TEXTBLOCK:
════════════════
# Nokia X6 oder XM 5800?



## magic 007 (26. März 2010)

Hallo,
ich möchte mir ein Touchscreen handy kaufen, es darf um 300€ kosten.
Ich bin nun auf die obrigen handys gestosen und möchte euch fragen welches ihr mir empfehlen würdet.
Wenn euch andere Smartphones einfallen (bis um 300€) dann würde ich mich über eure Vortschläge freuen.
Üblicherweise bestelle ich bei amazon (bei denen kriegt man des X6 für knapp 300€, was man bei keinem anderen anbieter bekommt!)

Ich möchte ein Handy mit gutem Touchscreen; ordentlichem, etwas erweiterbarem OS; wlan(ich brauch kein anderes schnelles i-net da ich keine handyflat habe); gutem MP3 Player.
Jo das wars erstmal.
Vielen Dank im vorrraus für eure antworten

mfg
magic


----------



## Krabbat (26. März 2010)

Das x6 (16 gb version) kenne ich selbst nicht.
Das 5800 hab ich und bin auch sehr zufrieden damit. Allerdings denke ich, dass du mit dem x6 (wenns vom geld her passt), besser beraten bist, denn es ist halt schon besser. Die kamera, der speicher ... . Leider gabs das X6 als ich mein 5800 gekauft habe noch nicht. Naja, der touchscreen ist genausso groß und nen großer bildschirm ist wichtig. Letztendlich muss du wissen, was du dir kaufst. Aber ich glaube halt, dass das x6 noch hochwertiger ist (daher würd ich dir zu dem raten).
Aber auf jeden fall: Da beide die 5.Gen vom S60 Betreibssystem haben würde ich mir auf jedenfall für das handy den opera mini 5 als internetbrowser kostenlos runterladen. Der ist echt super!


----------



## flight19 (26. März 2010)
════════════════
BEREITGESTELLTE EINTRÄGE:

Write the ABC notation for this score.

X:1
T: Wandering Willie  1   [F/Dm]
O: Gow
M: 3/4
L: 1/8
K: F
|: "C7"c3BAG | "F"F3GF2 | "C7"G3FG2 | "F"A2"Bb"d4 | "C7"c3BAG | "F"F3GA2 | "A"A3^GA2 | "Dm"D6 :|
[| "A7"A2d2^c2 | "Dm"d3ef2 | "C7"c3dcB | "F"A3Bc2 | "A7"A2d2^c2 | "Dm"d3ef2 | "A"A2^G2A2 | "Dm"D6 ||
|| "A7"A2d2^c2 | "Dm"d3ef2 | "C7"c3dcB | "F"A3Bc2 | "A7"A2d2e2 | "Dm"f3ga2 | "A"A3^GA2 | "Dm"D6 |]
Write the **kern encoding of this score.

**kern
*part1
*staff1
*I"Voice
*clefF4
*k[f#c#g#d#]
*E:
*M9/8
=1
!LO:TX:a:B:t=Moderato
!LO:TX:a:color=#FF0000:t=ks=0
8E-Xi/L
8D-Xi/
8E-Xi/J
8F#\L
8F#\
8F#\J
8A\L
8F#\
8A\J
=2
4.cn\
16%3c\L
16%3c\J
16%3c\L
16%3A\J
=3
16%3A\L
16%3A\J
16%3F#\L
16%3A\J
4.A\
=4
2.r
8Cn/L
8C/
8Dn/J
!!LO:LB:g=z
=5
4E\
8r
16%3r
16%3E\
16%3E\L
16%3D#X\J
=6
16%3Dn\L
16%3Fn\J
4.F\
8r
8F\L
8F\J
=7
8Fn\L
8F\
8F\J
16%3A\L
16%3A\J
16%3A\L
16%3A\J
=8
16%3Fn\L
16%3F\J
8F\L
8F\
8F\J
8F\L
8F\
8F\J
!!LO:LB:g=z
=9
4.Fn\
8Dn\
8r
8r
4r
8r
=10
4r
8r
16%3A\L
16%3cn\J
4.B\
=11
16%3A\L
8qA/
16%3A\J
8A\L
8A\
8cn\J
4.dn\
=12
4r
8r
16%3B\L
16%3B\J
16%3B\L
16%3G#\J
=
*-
════════════════
AUFGABE 1:
Beantworte anhand der Forumsdiskussion:
(a) Wie viel darf das gesuchte Handy laut magic 007 ungefähr kosten?
(b) Bei welchem Anbieter bestellt magic 007 üblicherweise?
(c) Welchen Internetbrowser empfiehlt Krabbat zum kostenlosen Herunterladen?
AUFGABE 2: Zitiere aus der Forumsdiskussion wörtlich den Abschnitt von "# Nokia X6 oder" bis "eure Vortschläge freuen.".
Maßgeblich ist allein die Forumsdiskussion, nicht die Einträge.

ERWARTETE ANTWORT 1:
(a) Um 300 €.
(b) Bei Amazon.
(c) Den Opera Mini 5.

ERWARTETE ANTWORT 2:
# Nokia X6 oder XM 5800?



## magic 007 (26. März 2010)

Hallo,
ich möchte mir ein Touchscreen handy kaufen, es darf um 300€ kosten.
Ich bin nun auf die obrigen handys gestosen und möchte euch fragen welches ihr mir empfehlen würdet.
Wenn euch andere Smartphones einfallen (bis um 300€) dann würde ich mich über eure Vortschläge freuen.